> **Sección del documento**:
╭──
Epicuro |
Los seres humanos y los
animales buscan el placer y evitan el dolor, determinando lo placentero como
bueno y lo doloroso como malo. Por eso decimos que el placer es el principio y
fin del vivir feliz. Pues lo hemos reconocido como bien primero y connatural y
a partir de él hacemos cualquier elección o rechazo. (Epicuro)
El bienestar que suministran las endorfinas, esas glándulas
minúsculas de las cuales depende la convicción personal de que en buena hora
uno se encuentra en este mundo, nos vuelve dependientes de situaciones que no
resulta fácil controlar cuando se las disfruta. Uno quiere estar muy bien, o al
menos no sufrir la existencia que le ha tocado en suerte. La cultura en la que
se ha nacido, propone actividades inútiles, ingestas y rituales que permiten
gozar la vida y hasta convencerse de que tienen asegurada la felicidad eterna,
para quienes comparten ciertos credos religiosos.
Algunas de estas actividades suelen ser privadas, como lo
referente al sexo o el consumo de un amplio repertorio de estimulantes,
mientras que otras son actividades públicas, como los paseos y la asistencia a
espectáculos deportivos o musicales. El siglo XX desplegó una cultura de la
diversión, que no tiene precedentes con aquella que lo antecedió y solo puede
entenderse por el contexto histórico amenazante en el que surgió. La vieja
amenaza de un próximo fin del mundo, que estaba presente hacia el comienzo de
nuestra era y después, al llegar al siglo X, nunca estuvo más cerca de
concretarse, y la decisión darle la espalda mientras fuera posible, puesto que
no se atina a enfrentarlo o impedirlo, nunca estuvo más justificada.
Por cuatro días locos / que
vamos a vivir. / Por cuatro días locos / te tenés que divertir. / En esta vida
la mescolanza / de diversiones y de pesar / no pierdan nunca las esperanzas / y
aprendan todos este cantar. (Rodolfo Sciammarella: Por cuatro días locos)
Alberto Castillo |
Winston Churchill |
Hay épocas de inevitable y generalizado sacrificio de todo
el mundo, le guste o no, como la era que anunciaba el Primer Ministro Winston
Churchill a los ingleses, hacia el comienzo de la Segunda Guerra Mundial: les
aguardaban días de sangre, sudor y lágrimas. Hay etapas de esperanzas
colectivas, como aquellas que prometía la canción que se hizo popular durante
la crisis económica de los años `30, probablemente porque todo en la realidad parecía
oponerse a lo que anunciaba la letra, sin aportar la menor prueba de que ningún
anuncio optimista fuera a cumplirse:
Happy days are here again / The
skies above are clear again / So let´s sing a song of cheer again, / Happy days
are here again. (Milton Ager y Jack Jellen: Happy days are here again)
╰──
(Registros tomados de un conjunto de datos)
╭──
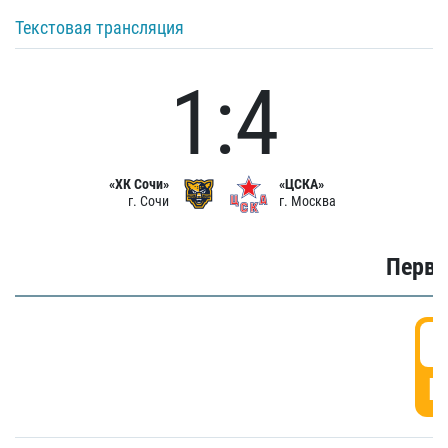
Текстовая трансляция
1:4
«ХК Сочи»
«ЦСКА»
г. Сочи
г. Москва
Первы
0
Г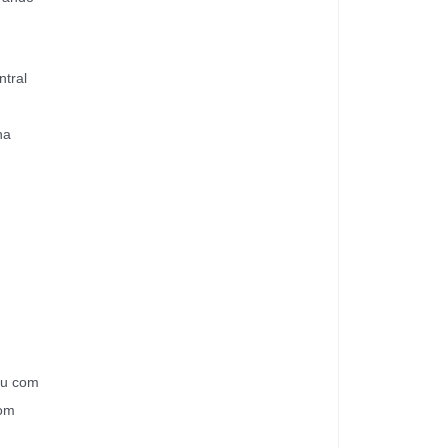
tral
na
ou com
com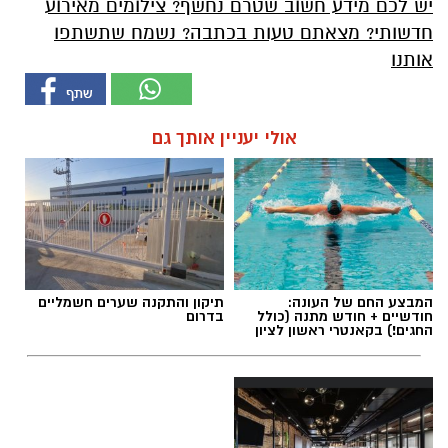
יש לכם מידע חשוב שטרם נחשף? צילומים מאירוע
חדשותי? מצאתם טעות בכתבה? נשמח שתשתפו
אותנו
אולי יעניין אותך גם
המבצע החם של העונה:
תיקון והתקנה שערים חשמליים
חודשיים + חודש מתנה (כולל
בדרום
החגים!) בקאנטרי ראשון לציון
╰──
╭──
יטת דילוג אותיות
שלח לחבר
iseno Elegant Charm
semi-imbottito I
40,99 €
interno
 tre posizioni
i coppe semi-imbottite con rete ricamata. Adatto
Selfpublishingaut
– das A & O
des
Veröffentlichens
╰──
> **Qué hacer**:
Copia literalmente el fragmento del texto sobre el placer y la diversión que empieza en "Alberto Castillo |" y termina en "are here again)". El listado no interviene para nada en esto.

> **Ejercicio resuelto**:
Alberto Castillo |
Winston Churchill |
Hay épocas de inevitable y generalizado sacrificio de todo
el mundo, le guste o no, como la era que anunciaba el Primer Ministro Winston
Churchill a los ingleses, hacia el comienzo de la Segunda Guerra Mundial: les
aguardaban días de sangre, sudor y lágrimas. Hay etapas de esperanzas
colectivas, como aquellas que prometía la canción que se hizo popular durante
la crisis económica de los años `30, probablemente porque todo en la realidad parecía
oponerse a lo que anunciaba la letra, sin aportar la menor prueba de que ningún
anuncio optimista fuera a cumplirse:
Happy days are here again / The
skies above are clear again / So let´s sing a song of cheer again, / Happy days
are here again. (Milton Ager y Jack Jellen: Happy days are here again)